Data provided:

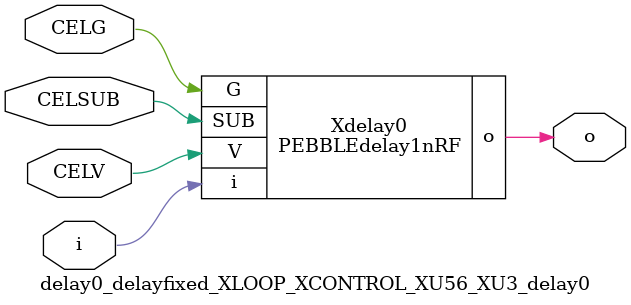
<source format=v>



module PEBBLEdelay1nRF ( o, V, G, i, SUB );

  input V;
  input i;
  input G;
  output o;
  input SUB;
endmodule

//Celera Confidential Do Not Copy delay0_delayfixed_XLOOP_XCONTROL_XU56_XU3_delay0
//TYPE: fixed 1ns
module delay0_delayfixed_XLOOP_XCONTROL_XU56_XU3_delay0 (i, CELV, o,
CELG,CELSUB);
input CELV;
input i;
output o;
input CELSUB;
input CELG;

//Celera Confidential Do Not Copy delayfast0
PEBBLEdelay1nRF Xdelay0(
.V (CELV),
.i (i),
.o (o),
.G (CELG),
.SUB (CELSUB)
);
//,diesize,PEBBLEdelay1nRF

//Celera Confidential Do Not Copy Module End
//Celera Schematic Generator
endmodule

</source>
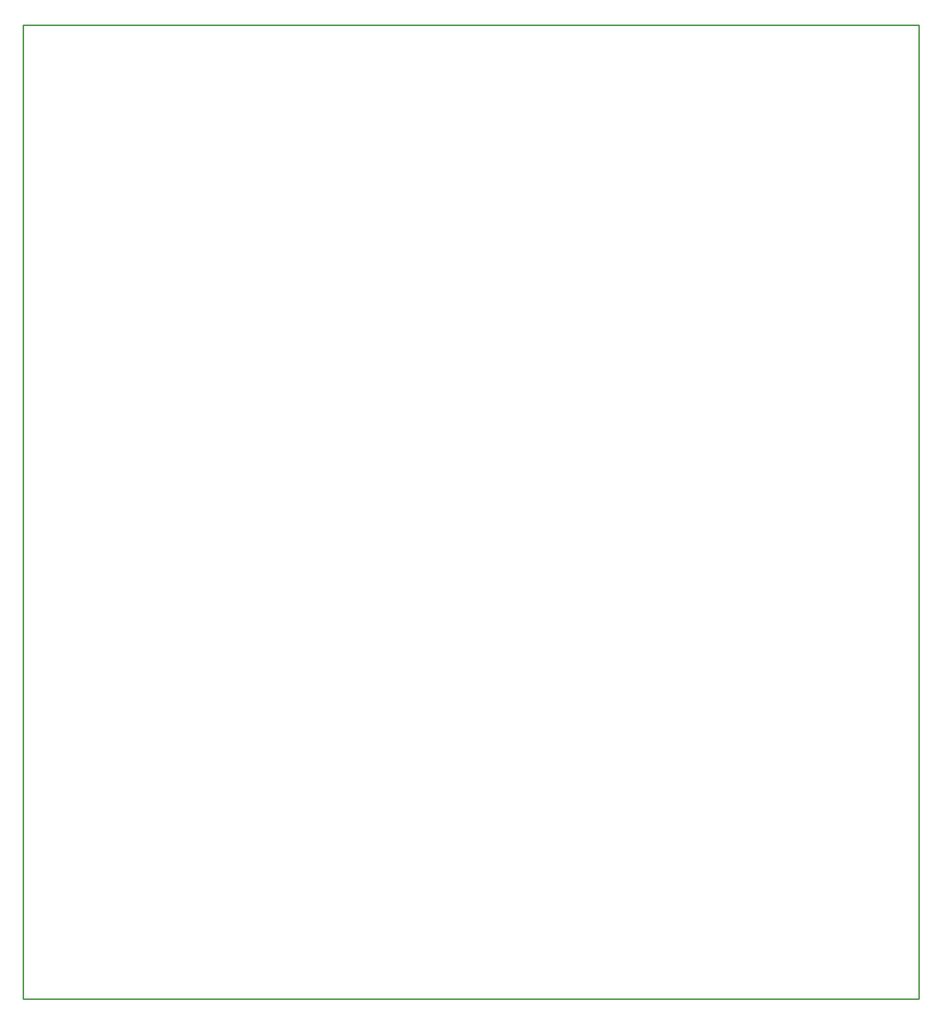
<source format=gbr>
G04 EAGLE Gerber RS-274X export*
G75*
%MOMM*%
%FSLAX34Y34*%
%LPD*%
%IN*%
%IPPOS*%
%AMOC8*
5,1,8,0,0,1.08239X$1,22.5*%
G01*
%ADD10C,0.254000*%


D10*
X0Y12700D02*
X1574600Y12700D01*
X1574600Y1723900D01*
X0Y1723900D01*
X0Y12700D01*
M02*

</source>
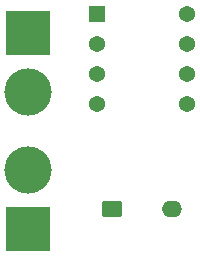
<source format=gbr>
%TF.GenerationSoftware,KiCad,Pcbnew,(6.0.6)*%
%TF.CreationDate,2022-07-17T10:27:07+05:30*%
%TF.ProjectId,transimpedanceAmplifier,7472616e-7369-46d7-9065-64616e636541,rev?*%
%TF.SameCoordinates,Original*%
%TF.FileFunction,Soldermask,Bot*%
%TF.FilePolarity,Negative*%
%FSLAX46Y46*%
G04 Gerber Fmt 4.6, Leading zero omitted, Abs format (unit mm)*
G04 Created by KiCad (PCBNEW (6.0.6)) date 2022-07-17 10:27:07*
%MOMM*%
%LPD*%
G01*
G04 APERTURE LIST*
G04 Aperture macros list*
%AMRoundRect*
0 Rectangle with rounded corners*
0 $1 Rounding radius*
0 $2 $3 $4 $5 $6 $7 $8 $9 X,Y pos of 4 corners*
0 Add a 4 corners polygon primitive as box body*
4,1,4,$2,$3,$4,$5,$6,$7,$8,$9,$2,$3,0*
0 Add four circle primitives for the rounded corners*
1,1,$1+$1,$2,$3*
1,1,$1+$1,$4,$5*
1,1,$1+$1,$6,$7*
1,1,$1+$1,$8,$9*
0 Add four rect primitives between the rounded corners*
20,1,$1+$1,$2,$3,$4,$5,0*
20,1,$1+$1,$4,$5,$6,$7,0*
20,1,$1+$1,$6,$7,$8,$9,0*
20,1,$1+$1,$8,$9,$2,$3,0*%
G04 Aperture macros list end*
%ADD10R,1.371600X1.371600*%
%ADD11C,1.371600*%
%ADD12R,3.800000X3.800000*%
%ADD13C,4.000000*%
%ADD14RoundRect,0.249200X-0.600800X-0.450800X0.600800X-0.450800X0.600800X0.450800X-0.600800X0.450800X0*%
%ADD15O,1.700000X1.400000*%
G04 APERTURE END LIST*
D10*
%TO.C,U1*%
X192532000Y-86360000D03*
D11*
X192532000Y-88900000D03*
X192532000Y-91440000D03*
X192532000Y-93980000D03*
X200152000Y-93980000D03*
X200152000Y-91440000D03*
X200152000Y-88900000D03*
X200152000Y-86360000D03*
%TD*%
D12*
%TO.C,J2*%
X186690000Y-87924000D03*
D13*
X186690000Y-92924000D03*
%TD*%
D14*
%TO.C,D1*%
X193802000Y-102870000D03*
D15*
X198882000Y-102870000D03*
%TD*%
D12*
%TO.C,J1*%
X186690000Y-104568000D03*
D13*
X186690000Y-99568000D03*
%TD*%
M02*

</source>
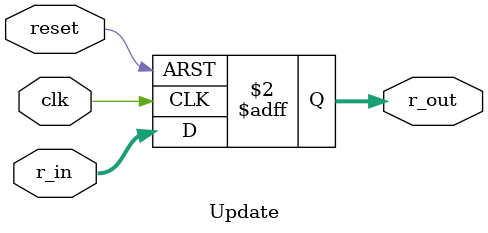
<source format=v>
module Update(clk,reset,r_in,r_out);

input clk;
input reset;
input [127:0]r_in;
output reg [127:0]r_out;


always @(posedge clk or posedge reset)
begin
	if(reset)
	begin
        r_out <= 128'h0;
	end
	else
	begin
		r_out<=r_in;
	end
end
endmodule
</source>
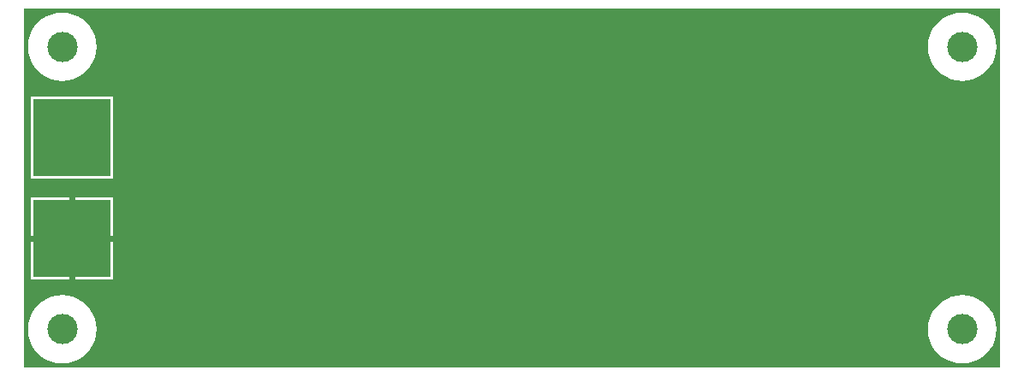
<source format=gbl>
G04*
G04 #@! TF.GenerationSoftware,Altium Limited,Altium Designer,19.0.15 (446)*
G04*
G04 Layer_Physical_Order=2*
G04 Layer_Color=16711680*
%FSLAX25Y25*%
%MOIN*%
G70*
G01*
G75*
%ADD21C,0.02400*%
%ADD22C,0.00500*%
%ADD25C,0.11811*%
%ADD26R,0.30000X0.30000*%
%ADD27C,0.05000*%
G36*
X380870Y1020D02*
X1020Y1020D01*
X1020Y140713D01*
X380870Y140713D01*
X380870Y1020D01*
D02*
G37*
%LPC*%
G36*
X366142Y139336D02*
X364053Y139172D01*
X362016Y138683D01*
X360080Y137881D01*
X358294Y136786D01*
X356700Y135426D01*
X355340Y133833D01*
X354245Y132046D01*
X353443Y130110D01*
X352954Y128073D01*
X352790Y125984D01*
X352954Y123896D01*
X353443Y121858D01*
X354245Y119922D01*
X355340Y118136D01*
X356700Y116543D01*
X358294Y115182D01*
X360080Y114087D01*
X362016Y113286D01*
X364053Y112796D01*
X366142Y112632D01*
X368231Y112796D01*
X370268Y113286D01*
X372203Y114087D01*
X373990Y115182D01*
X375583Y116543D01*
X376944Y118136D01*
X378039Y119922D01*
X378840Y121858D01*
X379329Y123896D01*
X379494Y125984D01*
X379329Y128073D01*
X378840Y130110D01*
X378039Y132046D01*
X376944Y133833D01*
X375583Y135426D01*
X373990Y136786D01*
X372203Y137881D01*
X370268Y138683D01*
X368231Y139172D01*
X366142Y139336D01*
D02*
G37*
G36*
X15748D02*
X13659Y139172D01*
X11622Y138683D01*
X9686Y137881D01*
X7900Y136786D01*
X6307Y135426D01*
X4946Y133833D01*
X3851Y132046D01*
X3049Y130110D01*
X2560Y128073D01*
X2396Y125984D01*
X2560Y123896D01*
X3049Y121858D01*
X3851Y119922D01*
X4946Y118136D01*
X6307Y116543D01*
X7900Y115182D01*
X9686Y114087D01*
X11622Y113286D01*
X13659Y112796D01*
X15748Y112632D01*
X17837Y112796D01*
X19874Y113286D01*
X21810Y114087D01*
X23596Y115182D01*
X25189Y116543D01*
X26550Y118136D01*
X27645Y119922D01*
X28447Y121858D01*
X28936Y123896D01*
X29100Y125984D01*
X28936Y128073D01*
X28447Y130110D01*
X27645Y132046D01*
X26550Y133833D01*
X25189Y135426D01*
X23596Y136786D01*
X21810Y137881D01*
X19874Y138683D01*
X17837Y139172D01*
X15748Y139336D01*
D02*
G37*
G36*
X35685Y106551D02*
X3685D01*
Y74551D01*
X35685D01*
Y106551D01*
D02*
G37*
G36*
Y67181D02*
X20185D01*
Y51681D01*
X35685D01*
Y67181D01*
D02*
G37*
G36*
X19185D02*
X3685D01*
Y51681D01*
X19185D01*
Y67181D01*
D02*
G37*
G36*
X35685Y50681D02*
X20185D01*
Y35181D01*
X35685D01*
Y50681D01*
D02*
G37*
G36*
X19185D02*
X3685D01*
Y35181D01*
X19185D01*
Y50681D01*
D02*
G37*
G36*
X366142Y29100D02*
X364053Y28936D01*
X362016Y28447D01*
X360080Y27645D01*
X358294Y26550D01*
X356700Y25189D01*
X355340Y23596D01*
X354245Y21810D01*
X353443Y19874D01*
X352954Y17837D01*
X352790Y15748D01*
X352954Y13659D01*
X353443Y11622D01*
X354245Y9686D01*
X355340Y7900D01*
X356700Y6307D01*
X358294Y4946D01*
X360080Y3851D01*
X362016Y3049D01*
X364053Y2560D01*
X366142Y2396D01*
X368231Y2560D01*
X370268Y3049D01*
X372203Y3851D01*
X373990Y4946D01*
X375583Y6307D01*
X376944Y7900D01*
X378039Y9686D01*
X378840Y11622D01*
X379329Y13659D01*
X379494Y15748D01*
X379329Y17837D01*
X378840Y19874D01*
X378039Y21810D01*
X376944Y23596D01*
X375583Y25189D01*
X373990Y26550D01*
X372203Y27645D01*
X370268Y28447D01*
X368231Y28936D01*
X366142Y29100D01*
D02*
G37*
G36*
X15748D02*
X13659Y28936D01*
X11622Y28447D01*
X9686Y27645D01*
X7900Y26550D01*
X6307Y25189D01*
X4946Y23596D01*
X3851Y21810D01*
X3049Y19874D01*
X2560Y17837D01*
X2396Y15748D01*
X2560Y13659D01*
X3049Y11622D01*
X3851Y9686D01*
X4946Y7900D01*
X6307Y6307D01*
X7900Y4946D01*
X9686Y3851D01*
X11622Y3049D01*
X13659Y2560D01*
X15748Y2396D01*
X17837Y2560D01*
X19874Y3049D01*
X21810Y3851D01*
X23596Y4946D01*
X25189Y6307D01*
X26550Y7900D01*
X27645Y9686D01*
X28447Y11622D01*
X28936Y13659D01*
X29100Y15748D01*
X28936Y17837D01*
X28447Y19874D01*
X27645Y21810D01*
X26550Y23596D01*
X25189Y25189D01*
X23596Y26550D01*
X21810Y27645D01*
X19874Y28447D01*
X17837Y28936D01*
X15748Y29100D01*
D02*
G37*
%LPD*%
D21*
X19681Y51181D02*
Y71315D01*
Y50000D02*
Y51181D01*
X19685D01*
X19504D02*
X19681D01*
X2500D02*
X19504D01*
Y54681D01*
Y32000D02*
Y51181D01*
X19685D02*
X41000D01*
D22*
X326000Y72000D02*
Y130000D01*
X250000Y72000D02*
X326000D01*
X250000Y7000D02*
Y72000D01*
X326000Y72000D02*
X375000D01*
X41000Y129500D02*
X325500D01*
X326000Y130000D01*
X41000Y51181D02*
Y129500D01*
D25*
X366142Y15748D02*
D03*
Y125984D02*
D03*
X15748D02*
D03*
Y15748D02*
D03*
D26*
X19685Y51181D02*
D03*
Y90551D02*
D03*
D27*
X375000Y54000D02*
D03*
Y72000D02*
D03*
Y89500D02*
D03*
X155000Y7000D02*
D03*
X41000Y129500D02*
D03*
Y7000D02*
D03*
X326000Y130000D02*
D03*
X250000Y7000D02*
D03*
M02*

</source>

What you will do: Out of the listing above, reproduce exactly the lines from the one with "X358294Y136786D01*" up to and including the one with "X375583Y135426D01*".

Solution:
X358294Y136786D01*
X356700Y135426D01*
X355340Y133833D01*
X354245Y132046D01*
X353443Y130110D01*
X352954Y128073D01*
X352790Y125984D01*
X352954Y123896D01*
X353443Y121858D01*
X354245Y119922D01*
X355340Y118136D01*
X356700Y116543D01*
X358294Y115182D01*
X360080Y114087D01*
X362016Y113286D01*
X364053Y112796D01*
X366142Y112632D01*
X368231Y112796D01*
X370268Y113286D01*
X372203Y114087D01*
X373990Y115182D01*
X375583Y116543D01*
X376944Y118136D01*
X378039Y119922D01*
X378840Y121858D01*
X379329Y123896D01*
X379494Y125984D01*
X379329Y128073D01*
X378840Y130110D01*
X378039Y132046D01*
X376944Y133833D01*
X375583Y135426D01*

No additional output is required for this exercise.